Il n'y a pas de plus grande menace pour les libertés de la presse dans le monde que celle que représentent les États-Unis avec leur persécution de Julian Assange, une persécution qui a été ardemment soutenue par Schumer et McConnell et toutes les autres créatures des marais de Washington qui déchirent mélodramatiquement leurs vêtements à propos d'Evan Gershkovich aujourd'hui.
Ce qui est bien sûr ridicule. On ne peut pas dire que "le journalisme n'est pas un crime" tout en œuvrant littéralement à la criminalisation du journalisme. Ces positions s'excluent mutuellement. Choisissez-en une.

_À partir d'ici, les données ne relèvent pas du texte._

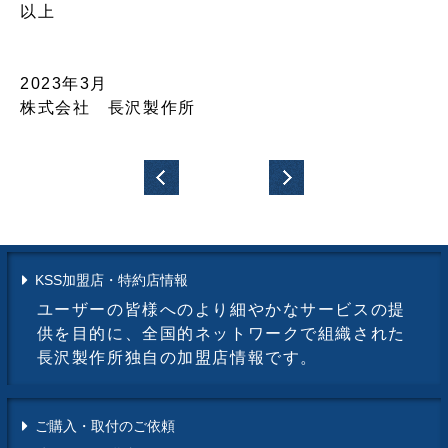
以上
2023年3月
株式会社 長沢製作所
KSS加盟店・特約店情報
ユーザーの皆様へのより細やかなサービスの提
供を目的に、全国的ネットワークで組織された
長沢製作所独自の加盟店情報です。
ご購入・取付のご依頼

Il vaut la peine de souligner l'hypocrisie des dirigeants de l'empire étatsunien, non pas parce que l'hypocrisie est en soi un mal particulièrement grave, mais parce qu'elle montre que ces personnes ne défendent pas ce qu'elles prétendent défendre. L'empire étatsunien ne se soucie pas des libertés de la presse, il se soucie du pouvoir et de la domination, et les bruits qu'il fait pour soutenir le journalisme ne sont jamais que des stratagèmes cyniques pour matraquer les gouvernements étrangers désobéissants sur la scène mondiale.
Assange a exposé de nombreux faits gênants sur l'empire étatsunien dans le cadre de son travail avec WikiLeaks, mais aucun n'a été aussi gênant que ce qu'il a exposé en forçant les États-Unis à le poursuivre et à révéler leur vrai visage dans leur persécution éhontée du plus grand journaliste du monde.